I just want to tell you a little bit about how you flip-turned my life upside down. I got used to chilling and relaxing with my friends outside of school, but then you had to come in and be up to no good, causing trouble in my neighborhood. Everybody panicked and got scared and now I’m stuck in my house until you get out of here.
Because of you, I can’t stray too far from my front porch. Because of you, I’ve had to transition my schooling completely online to help keep everyone healthy. Because of you, I’ve found that fear drives people to extremes like hoarding toilet paper and other necessities. Because of you, it’s really easy for people to be afraid.
My routine has been destroyed and I’m practically unemployed. I’ve got bills to pay and mouths to feed, and nothing in this world is free.
I may be a part of the technology generation, but having all of my classes online is a struggle for me. I thrive off of routine and structure, and now I have very little. All of my on-campus jobs have either closed or downsized and no physical classes mean that all I do right now is travel from room to room in my house trying to keep myself busy and sane.

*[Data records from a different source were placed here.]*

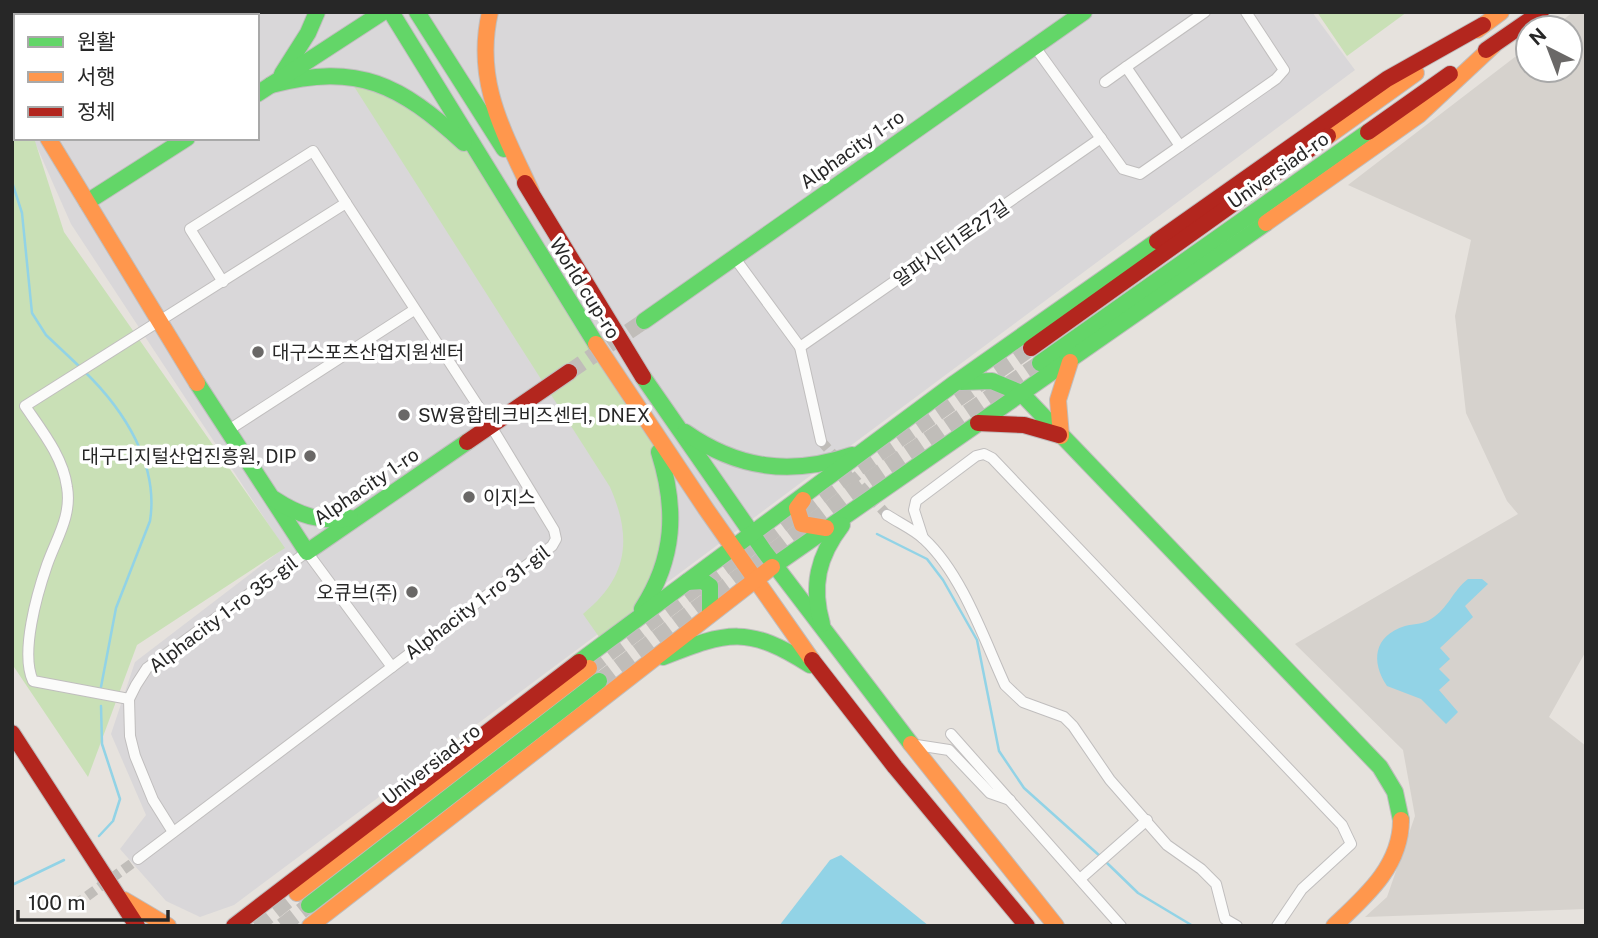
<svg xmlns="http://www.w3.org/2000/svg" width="1598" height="938" font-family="'Public Sans','Noto Sans KR',sans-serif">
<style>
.industrial{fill:#d9d7d9}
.green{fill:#c9e0b6}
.plaza{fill:#d6d2cd}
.water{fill:#92d3e6}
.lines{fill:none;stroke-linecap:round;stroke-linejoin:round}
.stream{stroke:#92d3e6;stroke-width:2.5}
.street-tunnel{stroke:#c0bdb9;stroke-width:10;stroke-dasharray:10 5;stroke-linecap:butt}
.secondary-tunnel{stroke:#c0bdb9;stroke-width:16;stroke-dasharray:16 8;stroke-linecap:butt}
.street-casing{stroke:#c0bebe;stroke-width:12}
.fast-casing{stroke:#c0bebe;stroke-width:18}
.slow-casing{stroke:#c0bebe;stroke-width:18}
.jam-casing{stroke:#c0bebe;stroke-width:18}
.street{stroke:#fbfbfa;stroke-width:10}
.fast{stroke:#63d668;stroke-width:16}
.slow{stroke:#ff974d;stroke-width:16}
.jam{stroke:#b3261e;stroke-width:16}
.poi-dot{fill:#6a6867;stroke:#fff;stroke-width:2.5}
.labels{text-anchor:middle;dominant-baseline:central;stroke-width:7;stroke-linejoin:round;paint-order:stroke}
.street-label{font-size:19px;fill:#272727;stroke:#fff}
.poi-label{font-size:19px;fill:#272727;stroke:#fff;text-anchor:start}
</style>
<rect width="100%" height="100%" fill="#e6e2dd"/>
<!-- industrial -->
<polygon class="industrial" points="12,12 1312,12 1355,70 234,905 200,917 166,901 120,849 146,815 111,734 135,662 284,548 71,224 33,138 257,138 257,16 16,16 16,93 12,76"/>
<!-- green -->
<g class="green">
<polygon points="1317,12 1407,12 1347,56"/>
<polygon points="12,73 16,83 16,138 34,138 64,232 285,548 137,645 88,777 12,664"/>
<path d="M348 77 387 86 466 146 652 433 672 502 654 593 604 644 583 614C629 577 632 537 610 487Z"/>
</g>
<!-- plaza -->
<polygon class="plaza" points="1573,12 1586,12 1586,651 1549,717 1586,746 1586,909 1365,917 1387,897 1415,816 1403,750 1295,644 1518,514 1507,501 1466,413 1455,316 1471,240 1348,185 1528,47 1528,70 1570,70 1570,28 1553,28"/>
<!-- water -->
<g class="water">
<path d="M1468 579H1482L1488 584 1465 606 1473 617 1440 648 1450 659 1439 669 1450 680 1439 690 1458 712 1446 724 1421 699 1387 686C1371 662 1373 636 1405 626 1413 624 1424 624 1431 619 1448 609 1453 590 1468 579Z"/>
<polygon points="841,855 929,926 779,926 830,860"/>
</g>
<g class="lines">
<!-- stream -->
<g class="stream">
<polyline points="12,182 22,213 32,313 46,335 81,368"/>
<path d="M85 372C124 410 159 464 150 521L116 608 101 687"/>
<polyline points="877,534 927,559 943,580 977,640 999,751 1024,788 1101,857"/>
<polyline points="99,836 113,821 120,799 102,744 101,706"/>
<polyline points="1106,862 1138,893 1193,926"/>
<polyline points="12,885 64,860"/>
</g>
<!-- street-tunnel -->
<g class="street-tunnel">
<polyline points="821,441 887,515"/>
<polyline points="75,905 138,859"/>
</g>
<!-- secondary-tunnel -->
<g class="secondary-tunnel">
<polyline points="569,372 644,321"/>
<polyline points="589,668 854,471 1031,348"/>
<polyline points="599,681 864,483 1040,363"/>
<polyline points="256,926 297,893"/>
<polyline points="282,926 309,905"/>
</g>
<!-- street casing -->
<g class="street-casing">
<g id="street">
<polyline points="246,12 248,16"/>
<polyline points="105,16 110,12"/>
<polyline points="1035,47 1123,169 1140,174 1276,79 1284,70 1246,12"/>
<polyline points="1105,82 1126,67"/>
<polyline points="1180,146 1126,67 1205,12"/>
<polyline points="734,257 800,347 821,441"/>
<polyline points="223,282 190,229 313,151 346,203"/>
<polyline points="800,347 1101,138"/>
<polyline points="227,431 414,310"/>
<path d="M887 515C899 523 913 529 924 539 962 574 984 639 1005 685L1023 702 1064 717 1073 726 1110 780 1167 845 1201 869 1216 884 1225 919 1237 926"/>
<polyline points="923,538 914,510 916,501 976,456 984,454 992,458 1342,825 1351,844 1302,889 1277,926"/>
<path d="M129 699 33 681C20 653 37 594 47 565 56 539 72 516 67 487 63 457 42 431 25 406L346 203 491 426 554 530 556 539 552 546 138 859"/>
<polyline points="951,734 1121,926"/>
<polyline points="910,744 949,750 990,793 1010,800"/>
<polyline points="173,832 153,800 135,756 130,736 129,699 136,685 147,668 307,552 392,667"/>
<polyline points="1080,879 1147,820"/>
</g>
</g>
<!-- fast casing -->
<g class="fast-casing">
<g id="fast">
<polyline points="18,12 18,16"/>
<polyline points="391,12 596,344"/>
<polyline points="417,12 504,149"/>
<polyline points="282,74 308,33 317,12"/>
<path d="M271 85C359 62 400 85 464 143"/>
<polyline points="257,94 383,12"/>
<polyline points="87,202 187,138"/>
<polyline points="644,321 1084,12"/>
<polyline points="1040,363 1368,132"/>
<polyline points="643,377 764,551 911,744"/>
<polyline points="961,382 992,381 1021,393 1380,767 1395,792 1401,820"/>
<polyline points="197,383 307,552 467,442"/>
<path d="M685 432C738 469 791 476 852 455"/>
<path d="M274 499C298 515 321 523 350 518"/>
<polyline points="772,567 1266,223"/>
<polyline points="687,582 703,581 710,586 710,612"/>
<path d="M642 609C675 558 677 509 659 452"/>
<path d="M822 624C811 586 818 556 842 525"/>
<path d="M663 657C728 631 749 626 810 665"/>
<polyline points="579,662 955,383 1157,241"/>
<polyline points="309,905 599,681"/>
</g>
</g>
<!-- slow casing -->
<g class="slow-casing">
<g id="slow">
<path d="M490 12C474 81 503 130 531 191"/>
<polyline points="1477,30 1501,12"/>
<polyline points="1328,136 1416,73"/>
<polyline points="48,138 197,383"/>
<polyline points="1266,223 1419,115 1494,45"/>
<polyline points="596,344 706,509 812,660"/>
<polyline points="1061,436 1058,400 1070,362"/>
<polyline points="803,500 797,508 802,524 826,528"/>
<polyline points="911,744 1056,926"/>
<polyline points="297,893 589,668"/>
<polyline points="124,900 168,926"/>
<polyline points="310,926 772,567"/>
<path d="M1334 926C1366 896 1401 866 1401 820"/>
</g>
</g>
<!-- jam casing -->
<g class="jam-casing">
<g id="jam">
<polyline points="1486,50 1541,12"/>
<polyline points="1368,132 1450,74"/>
<polyline points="525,183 643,377"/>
<polyline points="1157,241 1387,79 1483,25"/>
<polyline points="1031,348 1328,136"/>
<polyline points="978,423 1024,425 1059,435"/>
<polyline points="467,442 569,372"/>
<polyline points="812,660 895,767 1027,926"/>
<polyline points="12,733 137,926"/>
<polyline points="234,926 579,662"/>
</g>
</g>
<!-- street -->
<use href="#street" class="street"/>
<!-- fast -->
<use href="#fast" class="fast"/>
<!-- slow -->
<use href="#slow" class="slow"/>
<!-- jam -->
<use href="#jam" class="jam"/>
</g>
<!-- markers -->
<g class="poi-dot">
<circle cx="258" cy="352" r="7"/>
<circle cx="404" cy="415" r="7"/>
<circle cx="310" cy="456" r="7"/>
<circle cx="469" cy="497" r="7"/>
<circle cx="412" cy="592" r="7"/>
</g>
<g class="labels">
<!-- street labels -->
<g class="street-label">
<text transform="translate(852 149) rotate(-35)">Alphacity 1-ro</text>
<text transform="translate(1278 170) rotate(-35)">Universiad-ro</text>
<text transform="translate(951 243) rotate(-35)">알파시티1로27길</text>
<text transform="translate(585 288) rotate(58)">World cup-ro</text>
<text transform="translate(366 486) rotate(-34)">Alphacity 1-ro</text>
<text transform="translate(477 602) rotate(-37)">Alphacity 1-ro 31-gil</text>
<text transform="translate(223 614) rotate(-37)">Alphacity 1-ro 35-gil</text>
<text transform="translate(431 764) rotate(-38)">Universiad-ro</text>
</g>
<!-- poi labels -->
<g class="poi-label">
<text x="272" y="352">대구스포츠산업지원센터</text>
<text x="418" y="415">SW융합테크비즈센터, DNEX</text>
<text x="296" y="456" text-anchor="end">대구디지털산업진흥원, DIP</text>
<text x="483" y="497">이지스</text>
<text x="398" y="592" text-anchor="end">오큐브(주)</text>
</g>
</g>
<!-- border -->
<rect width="1598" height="938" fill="none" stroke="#272727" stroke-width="28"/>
<!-- legend -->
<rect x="14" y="14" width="245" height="126" fill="#ffffff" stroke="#a9a9a9" stroke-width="2"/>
<rect x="28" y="37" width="35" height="10" fill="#63d668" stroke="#a9a9a9" stroke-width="2"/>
<text x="77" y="49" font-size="21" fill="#272727">원활</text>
<rect x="28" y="72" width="35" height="10" fill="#ff974d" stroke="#a9a9a9" stroke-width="2"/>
<text x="77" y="84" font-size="21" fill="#272727">서행</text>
<rect x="28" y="107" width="35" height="10" fill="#b3261e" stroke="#a9a9a9" stroke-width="2"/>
<text x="77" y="119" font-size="21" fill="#272727">정체</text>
<!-- north arrow -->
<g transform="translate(1549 49) rotate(318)"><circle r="33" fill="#ffffff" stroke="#a9a9a9" stroke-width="2"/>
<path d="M0-5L12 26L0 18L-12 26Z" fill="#6a6867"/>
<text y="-10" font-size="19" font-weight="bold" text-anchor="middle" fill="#272727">N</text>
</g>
<!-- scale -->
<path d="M18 910v10h150v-10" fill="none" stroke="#272727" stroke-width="3.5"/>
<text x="28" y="910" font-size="21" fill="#272727" stroke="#ffffff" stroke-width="5" paint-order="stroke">100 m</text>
</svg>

Meeting online isn’t all bad, I guess, since about half of my classes are being live-streamed on Zoom at the normal class time, but it’s not the same. There’s something missing. I can’t say hi to people in the hallway on the way to class. I can’t catch a 15-minute power nap in the library between class and work because I was up all night before working on a project I waited too long to start doing. I can’t stop by my professors’ offices and check in on class and life when I’m walking by. I can’t sit on the floor in class or cross-legged on the chair to take notes because I’m having trouble focusing that day. I can’t interact with my professors and classmates the same way online that I can in a classroom. I can’t go to the tutoring center and work with my tutoring friends on projects that are frustrating me. I don’t work well in isolation, and now you’ve taken away nearly all interactions that I consider crucial to my academic success.
You have taught me several things, though. You’ve forced me to implement the motto, “Adapt, improvise, overcome” that my family has instilled in me to a level I never thought I’d have to.
I’ve also learned to enjoy the little things in life more. You’ve taught me to remember the value of companionship and not to take for granted the time I get to spend with people I care about. I’m learning to take advantage of the sunny days in all this rain, to go outside and sit on my porch or at a nearby creek and just enjoy the outdoors. I’ve been deep in thought more and more lately because you’ve given me so much time to think.
I’m appreciating going to church more because I miss being in those doors, but you’ve also given a unique opportunity to have church services throughout the week. As more and more churches live-stream or record and post their services, I now have the opportunity to hear and learn about Jesus more throughout the week.
So yeah, online classes aren’t optimal for me, but I’ll adapt; hopefully well enough to continue passing everything. I would so much rather be in a physical classroom but out of all the alternatives, this is probably the one I would prefer the most. Things could be so much worse, but I can’t wait until you leave so I can have some semblance of normalcy again.